EDITORIAL

Who will face Chornobyl?


Last year on April 13, President Leonid Kuchma made a political commitment to shut down the Chornobyl atomic power plant, site of the world's worst nuclear accident in 1986. His decision was hailed around the world as a act of courage, and Ukraine was given assurances it would not be left alone to face the fiscal problem of the Chornobyl station's shutdown.

As we noted in our year-end issue for 1995, it took almost all of 1995 for Ukraine to reach an agreement with the Group of Seven countries regarding financial aid and further cooperation in helping restructure energy-poor Ukraine's power industry. Last year in May, the Parliament of Ukraine had appealed to the Group of Seven for aid - scientific, technical and humanitarian - to shut down the Chornobyl complex and to deal with the 1986 nuclear disaster's aftereffects on the people and the environment. The appeal pointed out that Ukraine alone cannot even begin to think of financing Chornobyl's closing and clean-up.
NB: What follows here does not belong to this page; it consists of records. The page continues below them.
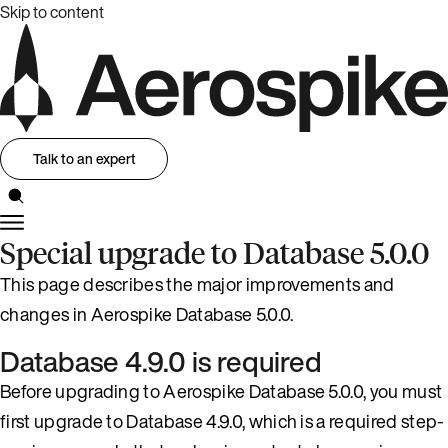
Skip to content
Talk to an expert
Special upgrade to Database 5.0.0
This page describes the major improvements and
changes in Aerospike Database 5.0.0.
Database 4.9.0 is required
Before upgrading to Aerospike Database 5.0.0, you must
first upgrade to Database 4.9.0, which is a required step-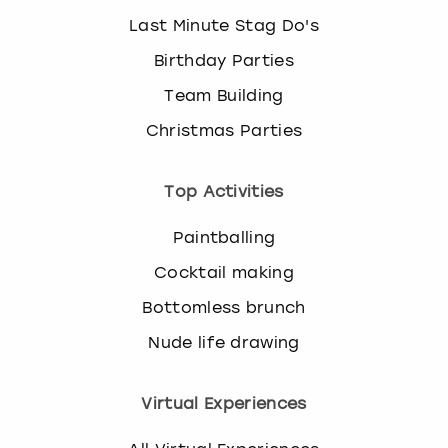
Last Minute Stag Do's
Birthday Parties
Team Building
Christmas Parties
Top Activities
Paintballing
Cocktail making
Bottomless brunch
Nude life drawing
Virtual Experiences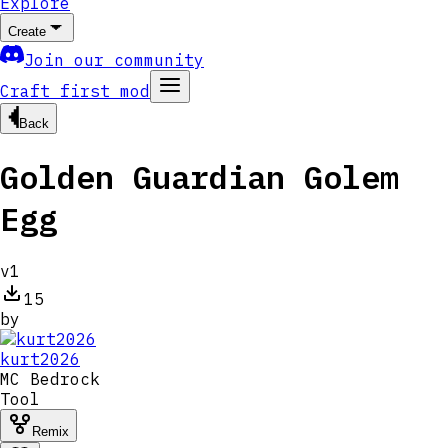
Explore
Create
Join our community
Craft first mod
Back
Golden Guardian Golem
Egg
v
1
15
by
kurt2026
MC
Bedrock
Tool
Remix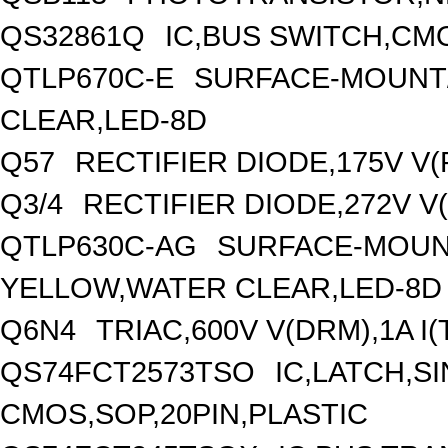
QS32861Q
IC,BUS SWITCH,CMO
QTLP670C-E
SURFACE-MOUNT/
CLEAR,LED-8D
Q57
RECTIFIER DIODE,175V V
Q3/4
RECTIFIER DIODE,272V V
QTLP630C-AG
SURFACE-MOUNT
YELLOW,WATER CLEAR,LED-8D
Q6N4
TRIAC,600V V(DRM),1A I
QS74FCT2573TSO
IC,LATCH,SI
CMOS,SOP,20PIN,PLASTIC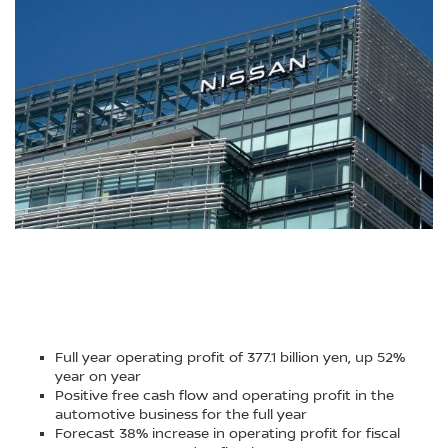
Full year operating profit of 377.1 billion yen, up 52%
year on year
Positive free cash flow and operating profit in the
automotive business for the full year
Forecast 38% increase in operating profit for fiscal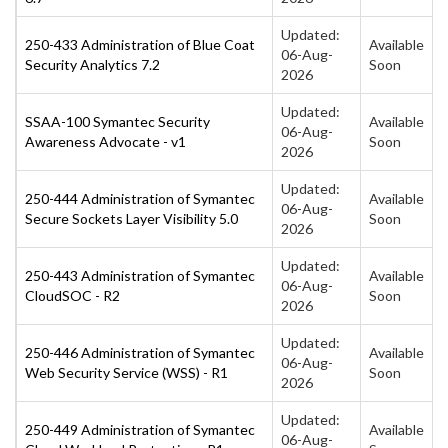
Updated:
250-433 Administration of Blue Coat
Available
06-Aug-
Security Analytics 7.2
Soon
2026
Updated:
SSAA-100 Symantec Security
Available
06-Aug-
Awareness Advocate - v1
Soon
2026
Updated:
250-444 Administration of Symantec
Available
06-Aug-
Secure Sockets Layer Visibility 5.0
Soon
2026
Updated:
250-443 Administration of Symantec
Available
06-Aug-
CloudSOC - R2
Soon
2026
Updated:
250-446 Administration of Symantec
Available
06-Aug-
Web Security Service (WSS) - R1
Soon
2026
Updated:
250-449 Administration of Symantec
Available
06-Aug-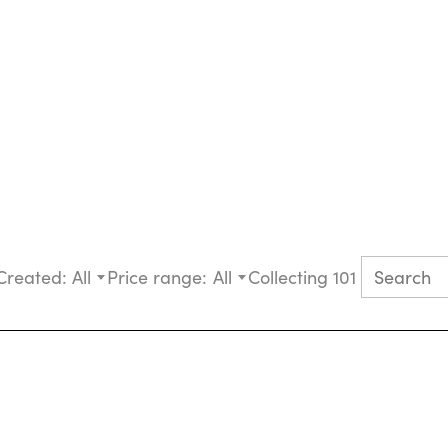
Created:
All
Price range:
All
Collecting 101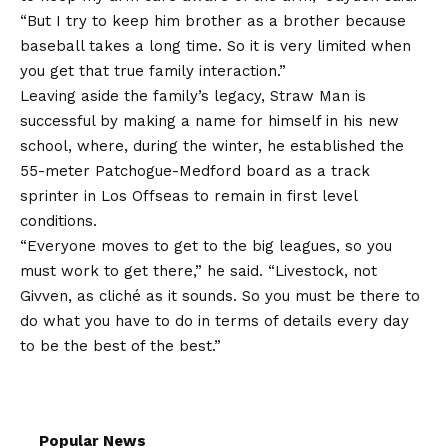
“But I try to keep him brother as a brother because
baseball takes a long time. So it is very limited when
you get that true family interaction.”
Leaving aside the family’s legacy, Straw Man is
successful by making a name for himself in his new
school, where, during the winter, he established the
55-meter Patchogue-Medford board as a track
sprinter in Los Offseas to remain in first level
conditions.
“Everyone moves to get to the big leagues, so you
must work to get there,” he said. “Livestock, not
Givven, as cliché as it sounds. So you must be there to
do what you have to do in terms of details every day
to be the best of the best.”
Popular News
Finally, at year's end, it seemed the West had begun to understand the tremendous financial hardships associated with shutting down the Chornobyl power plant. At their November meeting in Vienna, the G-7 said Ukraine would not stand alone when it confronts the Chornobyl closure. Then, in December, Ukraine's minister of environmental protection and nuclear safety, Yuriy Kostenko, and Canada's vice-premier and secretary of the environment, Sheila Copps, acting on behalf of the G-7, signed an agreement in Ottawa that provided for more than $2.3 billion in financial assistance so Ukraine could close the station down by the year 2000, clean up Chornobyl's contamination and provide for new energy sources. However, Ukraine's officials insisted that these costs would be more than $4 billion.
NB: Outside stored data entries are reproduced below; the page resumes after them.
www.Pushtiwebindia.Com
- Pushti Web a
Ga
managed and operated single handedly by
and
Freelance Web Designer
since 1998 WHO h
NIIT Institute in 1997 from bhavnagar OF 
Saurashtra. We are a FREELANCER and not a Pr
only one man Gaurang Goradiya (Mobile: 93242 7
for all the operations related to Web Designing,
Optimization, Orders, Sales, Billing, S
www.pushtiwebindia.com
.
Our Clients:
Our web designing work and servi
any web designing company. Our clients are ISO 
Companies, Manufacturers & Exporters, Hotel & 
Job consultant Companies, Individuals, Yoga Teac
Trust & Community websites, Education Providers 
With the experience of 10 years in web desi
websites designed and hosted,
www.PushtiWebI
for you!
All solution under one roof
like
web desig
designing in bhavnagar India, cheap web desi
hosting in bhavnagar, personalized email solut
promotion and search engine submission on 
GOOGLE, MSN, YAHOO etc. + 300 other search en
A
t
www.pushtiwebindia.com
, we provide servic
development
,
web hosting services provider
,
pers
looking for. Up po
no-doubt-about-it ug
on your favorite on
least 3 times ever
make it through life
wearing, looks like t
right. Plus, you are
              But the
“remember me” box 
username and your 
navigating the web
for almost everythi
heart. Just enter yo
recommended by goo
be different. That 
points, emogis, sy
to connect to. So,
Now, according to a report by Reuters, both President Leonid Kuchma and Prime Minister Yevhen Marchuk have expressed doubts that the previous Western offers of assistance will be realized. And, they add, they cannot begin to act on the shutdown until the promised funds are made available. To be sure, the fate of the infamous plant has been placed on the agenda of the G-7 meeting scheduled for April - at the time of the 10th anniversary of Chornobyl disaster. But where is it being held? In Moscow!

Meanwhile, far from the Russian capital, the suffering in Ukraine, Belarus and westernmost portions of Russia goes on. In Ukraine alone, according to statistics released by the Ministry of Health, some 125,000 people have died as a result of the nuclear nightmare that is Chornobyl - as a result of diseases related to the 1986 accident. And, Chornobyl's deadly fallout continues. Birth defects are on the rise, and the World Health Organization has reported that cases of thyroid cancer among children have increased up to 100 times in radiation-affected areas. Scientists working in "the zone" around the plant have documented genetic mutations in all forms of life. Environmental and medical crises abound in the wake of Chornobyl. And then there are the energy shortages that have compelled Ukraine to employ a system of rotating power blackouts to save both energy and money.
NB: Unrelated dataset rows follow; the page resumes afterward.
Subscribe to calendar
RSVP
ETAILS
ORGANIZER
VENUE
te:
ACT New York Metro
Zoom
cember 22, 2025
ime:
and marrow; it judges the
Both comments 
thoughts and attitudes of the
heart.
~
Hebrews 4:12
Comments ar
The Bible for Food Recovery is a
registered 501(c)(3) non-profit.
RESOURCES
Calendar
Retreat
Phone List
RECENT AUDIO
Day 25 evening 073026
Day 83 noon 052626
Would it not behoove the leaders of the world's largest industrial powers, the G-7, to travel to Ukraine to see first hand what Chornobyl has wrought? Would it not be wise for the Ukrainian government (as suggested by Askold Lozynskyj, president of the Ukrainian Congress Committee of America, during a Chornobyl fund-raising banquet earlier this year) to invite the G-7 leaders to visit Kyiv, and Chornobyl and its environs, so they could see with their own eyes a tragedy whose scope is so difficult to comprehend?